The present case-control study aimed to determine the risk of UADT cancers associated with periodontitis and its severity. Although periodontitis emerged as a significant risk indicator for UADT cancers, the association was determined by the severity of the periodontitis and not merely by its presence. Severe periodontitis remained a potential independent risk indicator for UADT cancers, even after adjusting for tobacco use and alcohol consumption, whereas mild and moderate periodontitis did not pose a significant risk after similar adjustment. The strength of association was strongest amongst concurrent tobacco chewers. This is consistent with previous studies.30, 31 Since periodontitis generates proinflammatory cytokines which induce continuous cell proliferation, including of local keratinocytes, the chances of replication errors and of erroneous DNA repair are increased.14, 20, 32, 33

Interviewer and self-reported oral hygiene variables associated with increased risk of UADT cancers included tooth-brushing frequency less than once daily, having more than five missing teeth, topical application of mishri for cleaning the mouth and dental check-ups only when in pain. Mishri is a roasted preparation made by baking tobacco on a hot metal plate until it becomes a uniformly black powder used as a dentifrice on the teeth and gums with

fingers.34 Chewing tobacco strengthened the association between UADT cancers and periodontitis, whereas gender and age did not have any significant association.
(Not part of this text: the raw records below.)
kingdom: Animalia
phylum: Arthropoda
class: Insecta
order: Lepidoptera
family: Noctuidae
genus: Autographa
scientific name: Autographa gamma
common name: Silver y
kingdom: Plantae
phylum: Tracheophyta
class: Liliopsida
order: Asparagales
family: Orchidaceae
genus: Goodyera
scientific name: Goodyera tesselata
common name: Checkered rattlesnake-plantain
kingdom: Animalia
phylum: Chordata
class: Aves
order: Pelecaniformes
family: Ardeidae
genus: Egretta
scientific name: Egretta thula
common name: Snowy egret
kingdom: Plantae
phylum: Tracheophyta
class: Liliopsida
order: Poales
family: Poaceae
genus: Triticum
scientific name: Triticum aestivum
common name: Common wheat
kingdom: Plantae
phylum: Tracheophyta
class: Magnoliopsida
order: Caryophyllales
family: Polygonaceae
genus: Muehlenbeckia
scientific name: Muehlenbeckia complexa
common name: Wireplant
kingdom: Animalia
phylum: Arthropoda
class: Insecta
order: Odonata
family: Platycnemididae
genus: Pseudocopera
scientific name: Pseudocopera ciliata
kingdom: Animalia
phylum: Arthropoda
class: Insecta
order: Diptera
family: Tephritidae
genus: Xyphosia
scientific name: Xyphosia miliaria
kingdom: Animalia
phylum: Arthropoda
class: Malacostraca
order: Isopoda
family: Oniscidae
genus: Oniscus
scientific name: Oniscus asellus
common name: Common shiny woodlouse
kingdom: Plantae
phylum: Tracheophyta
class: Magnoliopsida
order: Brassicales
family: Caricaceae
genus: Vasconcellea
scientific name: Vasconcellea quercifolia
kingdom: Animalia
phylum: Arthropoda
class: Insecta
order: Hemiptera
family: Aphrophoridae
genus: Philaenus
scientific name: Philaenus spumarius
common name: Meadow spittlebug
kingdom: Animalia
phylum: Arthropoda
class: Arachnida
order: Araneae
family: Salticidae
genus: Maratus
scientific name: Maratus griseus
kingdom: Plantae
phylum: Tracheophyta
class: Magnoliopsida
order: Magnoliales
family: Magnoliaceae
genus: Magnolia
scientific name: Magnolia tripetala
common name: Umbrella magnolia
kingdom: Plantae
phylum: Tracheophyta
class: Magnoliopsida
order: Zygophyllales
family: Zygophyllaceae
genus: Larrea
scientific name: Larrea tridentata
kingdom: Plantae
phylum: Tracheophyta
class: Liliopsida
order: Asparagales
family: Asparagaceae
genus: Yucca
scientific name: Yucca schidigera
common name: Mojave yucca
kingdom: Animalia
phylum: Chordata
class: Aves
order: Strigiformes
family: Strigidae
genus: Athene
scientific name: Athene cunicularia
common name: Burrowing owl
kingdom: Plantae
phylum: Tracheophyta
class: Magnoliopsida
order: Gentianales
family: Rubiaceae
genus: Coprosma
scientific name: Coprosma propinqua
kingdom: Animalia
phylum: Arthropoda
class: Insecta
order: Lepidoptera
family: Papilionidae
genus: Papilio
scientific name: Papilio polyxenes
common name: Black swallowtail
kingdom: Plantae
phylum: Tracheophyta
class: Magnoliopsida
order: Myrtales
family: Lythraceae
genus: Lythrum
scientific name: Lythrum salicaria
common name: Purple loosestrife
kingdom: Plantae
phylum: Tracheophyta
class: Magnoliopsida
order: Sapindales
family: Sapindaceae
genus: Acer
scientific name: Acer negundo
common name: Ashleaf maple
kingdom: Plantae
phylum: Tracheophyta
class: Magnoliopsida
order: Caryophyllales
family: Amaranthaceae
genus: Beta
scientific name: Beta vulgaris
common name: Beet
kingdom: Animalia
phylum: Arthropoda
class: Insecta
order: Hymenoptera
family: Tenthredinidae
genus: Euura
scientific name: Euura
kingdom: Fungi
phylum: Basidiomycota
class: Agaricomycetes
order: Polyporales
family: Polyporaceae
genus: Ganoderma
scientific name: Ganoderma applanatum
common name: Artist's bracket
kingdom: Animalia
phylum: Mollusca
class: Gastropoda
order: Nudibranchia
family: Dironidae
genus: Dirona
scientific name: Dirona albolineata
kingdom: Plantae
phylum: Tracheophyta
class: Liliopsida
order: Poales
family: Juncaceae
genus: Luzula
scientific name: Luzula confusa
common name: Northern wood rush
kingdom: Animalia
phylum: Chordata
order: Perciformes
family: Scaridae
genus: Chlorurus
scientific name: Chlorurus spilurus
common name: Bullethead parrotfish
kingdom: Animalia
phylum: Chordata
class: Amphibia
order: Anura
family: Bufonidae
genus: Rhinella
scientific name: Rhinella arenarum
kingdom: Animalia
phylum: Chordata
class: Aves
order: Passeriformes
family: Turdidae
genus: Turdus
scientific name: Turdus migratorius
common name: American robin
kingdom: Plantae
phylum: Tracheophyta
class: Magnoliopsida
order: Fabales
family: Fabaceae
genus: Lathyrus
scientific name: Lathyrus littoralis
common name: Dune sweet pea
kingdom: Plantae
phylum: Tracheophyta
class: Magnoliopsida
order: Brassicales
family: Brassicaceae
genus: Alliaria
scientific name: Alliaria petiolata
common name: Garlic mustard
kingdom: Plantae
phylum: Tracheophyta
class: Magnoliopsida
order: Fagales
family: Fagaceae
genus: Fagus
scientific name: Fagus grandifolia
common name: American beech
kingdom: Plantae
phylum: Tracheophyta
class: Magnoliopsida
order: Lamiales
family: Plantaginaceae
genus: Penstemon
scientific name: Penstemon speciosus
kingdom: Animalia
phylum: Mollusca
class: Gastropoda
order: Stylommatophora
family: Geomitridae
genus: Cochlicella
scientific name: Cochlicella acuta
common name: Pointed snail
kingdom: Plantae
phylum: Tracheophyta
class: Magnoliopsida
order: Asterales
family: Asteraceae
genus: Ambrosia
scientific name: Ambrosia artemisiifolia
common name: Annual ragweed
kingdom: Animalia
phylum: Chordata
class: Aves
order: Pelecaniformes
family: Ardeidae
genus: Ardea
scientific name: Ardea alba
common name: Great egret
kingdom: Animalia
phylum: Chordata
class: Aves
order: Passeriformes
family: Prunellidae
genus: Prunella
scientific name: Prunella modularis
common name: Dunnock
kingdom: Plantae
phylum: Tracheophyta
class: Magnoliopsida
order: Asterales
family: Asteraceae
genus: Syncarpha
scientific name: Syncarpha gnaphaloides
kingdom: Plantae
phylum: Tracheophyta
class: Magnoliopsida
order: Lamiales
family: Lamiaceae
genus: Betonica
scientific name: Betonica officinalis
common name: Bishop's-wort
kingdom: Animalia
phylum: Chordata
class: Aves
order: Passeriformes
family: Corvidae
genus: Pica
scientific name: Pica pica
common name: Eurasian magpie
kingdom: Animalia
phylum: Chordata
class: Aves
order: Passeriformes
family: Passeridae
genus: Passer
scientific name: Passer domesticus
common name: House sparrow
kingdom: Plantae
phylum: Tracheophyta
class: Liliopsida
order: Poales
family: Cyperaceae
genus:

Regular dental check-ups were associated with a lower incidence of UADT cancers. Such individuals maintain better oral hygiene. Also, regular dental visits give an opportunity to dentists to screen for any suspicious oral lesions. A recent systematic review and meta-analysis exploring the relationship between past dental visits and incidence of head and neck cancers confirms this protective effect.35

In the present study there was a significant association between toothbrushing less than once daily as well as topical application of mishri on gums with incidence of UADT cancers. Less frequent cleaning of mouth and teeth allows increased load of biofilm, with ecological shifts towards more pathogenic metabolism.36

The major strength of this study is that it used full mouth examination as well as interviewer-based questionnaires to assess periodontal status. Parameters considered in other studies4, 37, 38 may not be as reliable as tooth loss may not be related to periodontal disease, and periodontal indices as well as self-assessment questionnaires may underestimate the prevalence of periodontitis. status. Nevertheless, this study has limitations: as it was not possible to blind the interviewers to case/control status during assessment of severity of periodontitis. The presence of cancer itself adversely affects oral hygiene. Our study did not assess radiological features of oral health and disease. Due to limited sample size of some UADT cancer cases, it was not possible to analyse cancer sub-sites in relation to hypothesized risk factors.


Our case-control study results suggest that severe periodontitis may be an independent risk factor for UADT cancers and chewing tobacco strengthens this association in this population in Maharashtra, India. As severe chronic periodontitis is common, regular monitoring and early treatment of this may contribute to prevention of UADT cancers, and to early diagnosis and management thereof. Further, prospective clinical and confirmatory basic science studies are required to fully understand the relationship, and the mechanisms involved. There are considerable public health implications.